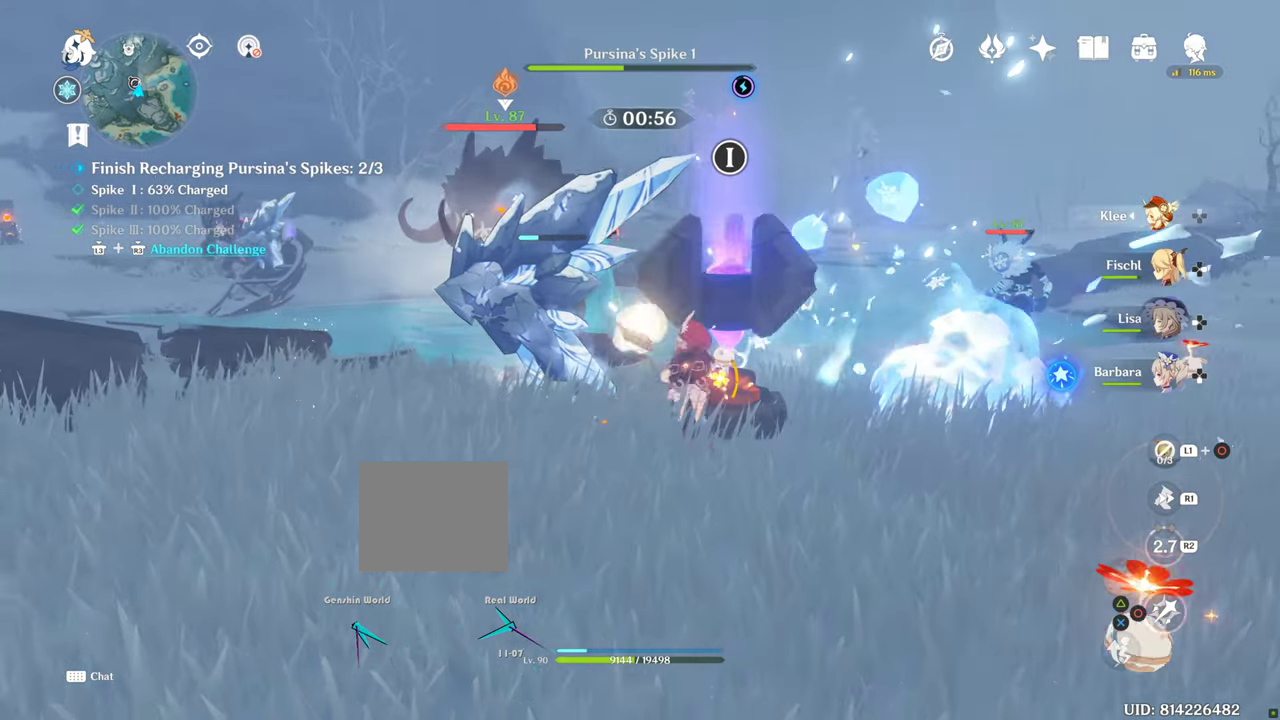
{"dt_ms": 500, "buttons": [], "left_stick": "up", "right_stick": "center", "events": []}
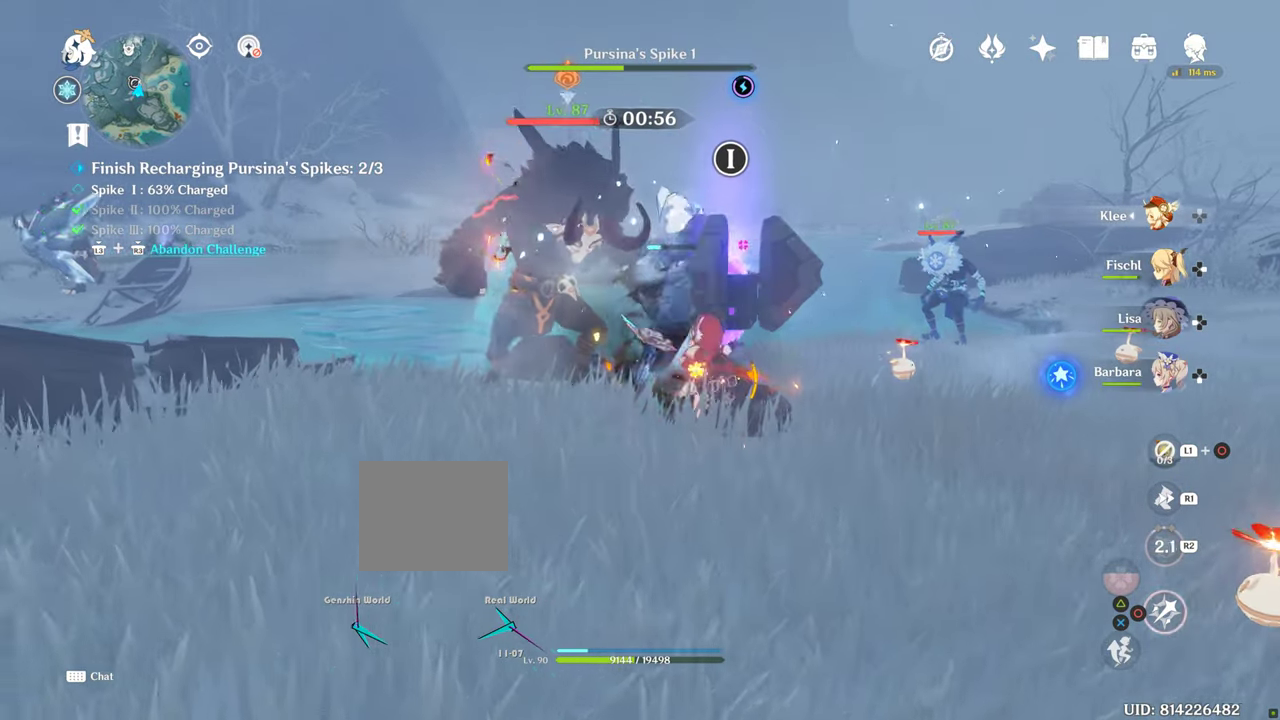
{"dt_ms": 500, "buttons": [], "left_stick": "right", "right_stick": "center", "events": [[300, "left_stick", "right"]]}
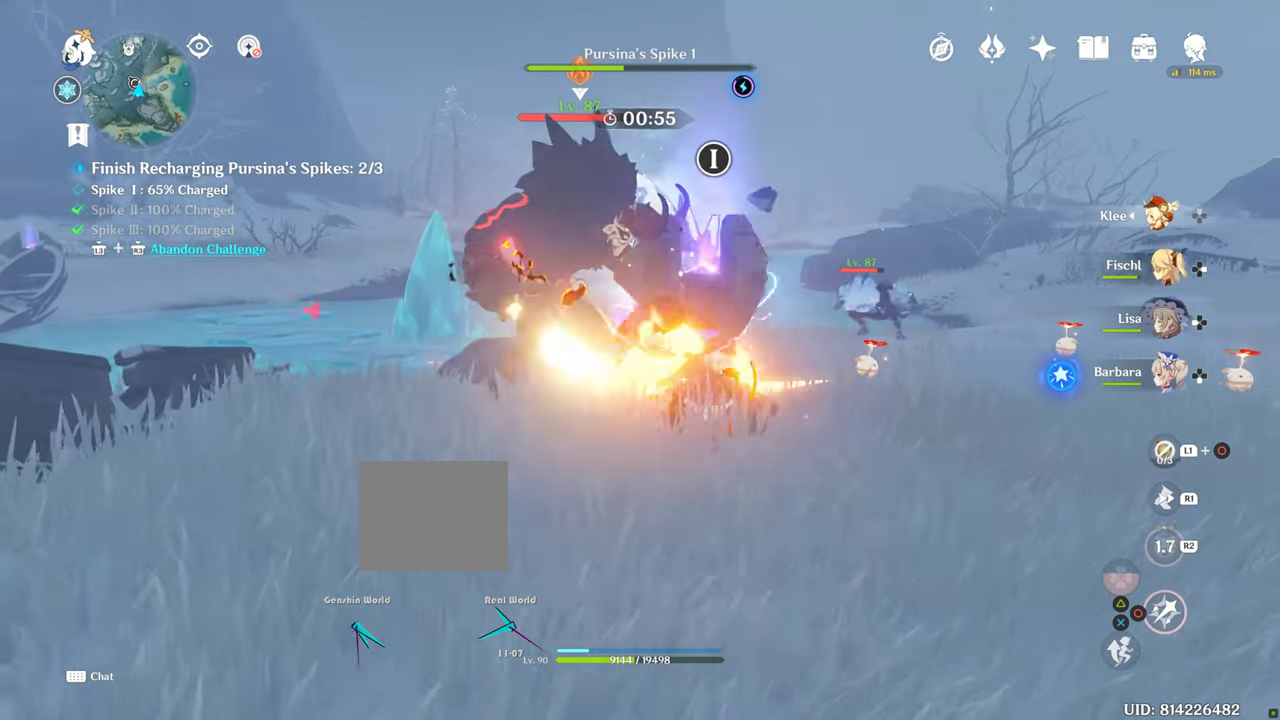
{"dt_ms": 500, "buttons": [], "left_stick": "right", "right_stick": "center", "events": []}
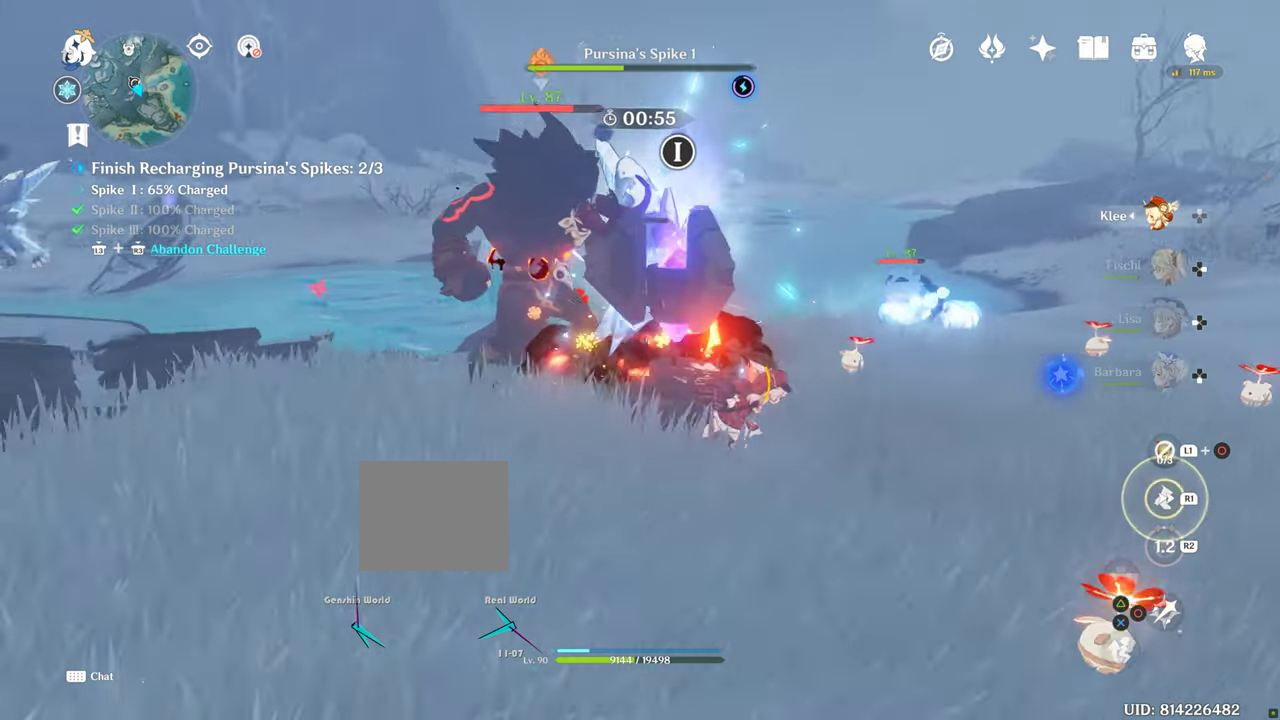
{"dt_ms": 500, "buttons": [], "left_stick": "right", "right_stick": "center", "events": []}
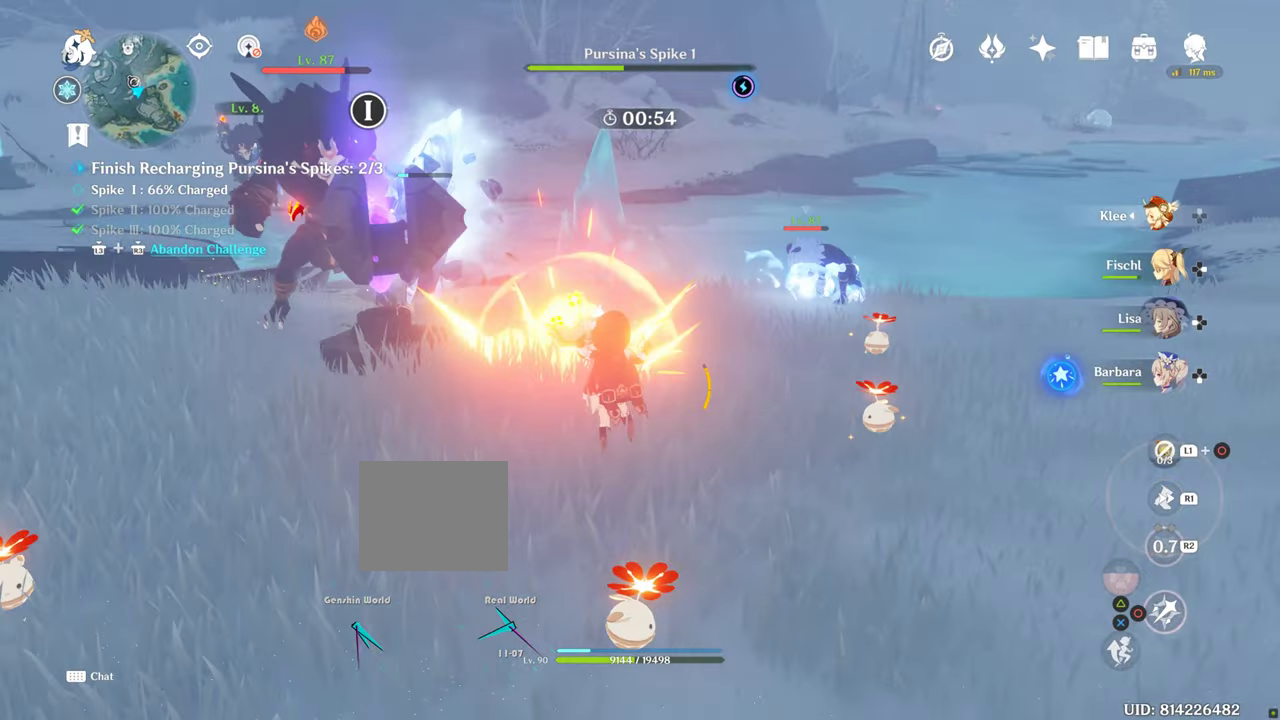
{"dt_ms": 500, "buttons": [], "left_stick": "right", "right_stick": "center", "events": []}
·····
### [YOUR OBJECTIVE]
Copy out the material above in full and exactly; its pictures are not to appear.

### [RESULT OF THIS TASK]
{"dt_ms": 500, "buttons": [], "left_stick": "up", "right_stick": "center", "events": []}
{"dt_ms": 500, "buttons": [], "left_stick": "right", "right_stick": "center", "events": [[300, "left_stick", "right"]]}
{"dt_ms": 500, "buttons": [], "left_stick": "right", "right_stick": "center", "events": []}
{"dt_ms": 500, "buttons": [], "left_stick": "right", "right_stick": "center", "events": []}
{"dt_ms": 500, "buttons": [], "left_stick": "right", "right_stick": "center", "events": []}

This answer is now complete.